Court Opinion

ID: 9513780
Source: CourtListenerOpinion
Date Created: 2023-08-06 22:40:31.765409+00
Date Added: 2024-06-11T09:06:02.125791
License: Public Domain

VANDE WALLE, Chief Justice,
concurring in the result.
[¶ 31] I concur in the result reached by the majority opinion. In doing so, I do not join the expansive standard the majority appears to adopt under its “reasonableness test.” I agree that the “natural accumulation” standard which this Court cited with approval in Fast v. State, 2004 ND 111, 680 N.W.2d 265, as applied to municipal sidewalks, does not necessarily apply to municipal buildings, such as the Civic Center, owned by the City of Bismarck. One of the rationales for the municipal sidewalk standard is, as noted by the cite in the májority opinion to Kremer v. Carr’s Food Center, Inc., 462 P.2d 747 (Alaska 1969), the numerous miles of sidewalks in areas which receive considerable snowfall on a regular basis.
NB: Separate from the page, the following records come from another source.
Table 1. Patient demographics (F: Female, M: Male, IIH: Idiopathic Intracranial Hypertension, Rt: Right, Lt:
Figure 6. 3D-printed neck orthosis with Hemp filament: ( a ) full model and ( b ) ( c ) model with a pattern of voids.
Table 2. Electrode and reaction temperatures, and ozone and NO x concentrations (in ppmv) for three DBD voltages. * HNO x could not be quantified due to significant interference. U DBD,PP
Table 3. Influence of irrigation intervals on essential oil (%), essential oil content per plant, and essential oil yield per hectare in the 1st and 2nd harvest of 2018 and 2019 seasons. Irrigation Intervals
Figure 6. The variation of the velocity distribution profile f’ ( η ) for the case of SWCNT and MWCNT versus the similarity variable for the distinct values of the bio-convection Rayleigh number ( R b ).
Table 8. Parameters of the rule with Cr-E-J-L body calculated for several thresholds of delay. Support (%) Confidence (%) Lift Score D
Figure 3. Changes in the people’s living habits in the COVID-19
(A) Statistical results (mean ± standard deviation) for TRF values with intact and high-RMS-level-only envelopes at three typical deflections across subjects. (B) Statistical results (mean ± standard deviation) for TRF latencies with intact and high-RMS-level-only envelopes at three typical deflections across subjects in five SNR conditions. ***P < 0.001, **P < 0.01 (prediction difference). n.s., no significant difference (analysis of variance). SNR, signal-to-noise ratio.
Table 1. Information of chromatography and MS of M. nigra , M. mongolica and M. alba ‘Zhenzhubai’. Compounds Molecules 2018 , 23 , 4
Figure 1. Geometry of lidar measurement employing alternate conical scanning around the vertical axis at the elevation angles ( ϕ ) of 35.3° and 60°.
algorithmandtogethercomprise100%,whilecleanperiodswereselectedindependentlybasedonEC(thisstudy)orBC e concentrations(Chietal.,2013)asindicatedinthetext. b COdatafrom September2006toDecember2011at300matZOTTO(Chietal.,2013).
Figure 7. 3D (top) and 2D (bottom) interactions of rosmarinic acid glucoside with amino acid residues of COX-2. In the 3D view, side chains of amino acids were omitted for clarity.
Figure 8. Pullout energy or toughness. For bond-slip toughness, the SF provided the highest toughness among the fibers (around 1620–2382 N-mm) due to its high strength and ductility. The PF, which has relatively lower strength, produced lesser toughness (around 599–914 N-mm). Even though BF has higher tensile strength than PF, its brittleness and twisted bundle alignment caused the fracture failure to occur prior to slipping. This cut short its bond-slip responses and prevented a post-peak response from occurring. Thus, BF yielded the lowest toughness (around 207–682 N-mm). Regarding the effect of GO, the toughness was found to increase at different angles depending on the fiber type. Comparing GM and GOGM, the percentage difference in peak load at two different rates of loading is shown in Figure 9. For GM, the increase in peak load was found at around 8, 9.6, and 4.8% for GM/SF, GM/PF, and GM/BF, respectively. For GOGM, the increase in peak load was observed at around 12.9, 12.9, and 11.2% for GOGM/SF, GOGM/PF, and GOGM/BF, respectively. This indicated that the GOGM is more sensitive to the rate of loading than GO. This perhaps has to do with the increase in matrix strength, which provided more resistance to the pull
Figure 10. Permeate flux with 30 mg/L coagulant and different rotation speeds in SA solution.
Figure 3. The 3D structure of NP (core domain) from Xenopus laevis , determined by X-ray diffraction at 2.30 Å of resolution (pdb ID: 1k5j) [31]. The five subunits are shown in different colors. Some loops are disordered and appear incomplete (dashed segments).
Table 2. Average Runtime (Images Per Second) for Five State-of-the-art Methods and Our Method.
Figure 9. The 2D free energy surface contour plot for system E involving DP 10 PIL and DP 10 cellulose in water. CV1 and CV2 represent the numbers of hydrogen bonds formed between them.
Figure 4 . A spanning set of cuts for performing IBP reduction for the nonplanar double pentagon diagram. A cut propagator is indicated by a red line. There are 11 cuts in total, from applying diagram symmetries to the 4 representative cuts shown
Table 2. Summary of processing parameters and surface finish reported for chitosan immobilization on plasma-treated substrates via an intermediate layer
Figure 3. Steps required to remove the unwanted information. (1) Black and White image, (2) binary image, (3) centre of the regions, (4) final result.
Nevertheless, in Fast, we did observe that cases involving accidents on municipal sidewalks “are persuasive regarding the liability of a landowner, in this case the State, for injuries sustained as a result of snow and ice conditions.” Fast, at ¶ 11. Of course, in Fast the premises were also sidewalks owned not by the City, but by the State on a college campus.
*646[¶ 32] It is not clear to me whether the majority intends to overrule our previous cases such as Fast and the other North Dakota cases cited and relied upon therein and to reject the “natural accumulation rule” or whether it intends to carve out a different standard where stairs attached to a public building, not sidewalks, are concerned. If it is the latter, I concur in the result but my concurrence goes no further and does not signal my agreement with much of the authority relied upon by the majority. Nevertheless, I agree that stairs attached to a public building to which the public is invited to enter to attend some event, most times for a fee, are different from the miles of sidewalks for which the municipality or other owner might be responsible. There is, of course, authority to the contrary, some of it cited in the majority opinion, for example, Corey v. Davenport College of Business, 251 Mich.App. 1, 649 N.W.2d 392 (2002). But the Michigan courts rely heavily upon the “open and obvious danger” which, although it may be part of the rationale of our previous decisions, is not so heavily emphasized therein. In any event, I believe steps do create hazards not necessarily present on a flat sidewalk.
[¶ 33] To the extent the majority opinion holds under its “rule of reasonableness” that a municipality may be liable under certain circumstances for the condition of the stairs on a public building which the municipality expects to be heavily used, I concur in the result.
[¶ 34] CAROL RONNING KAPSNER, J., concurs.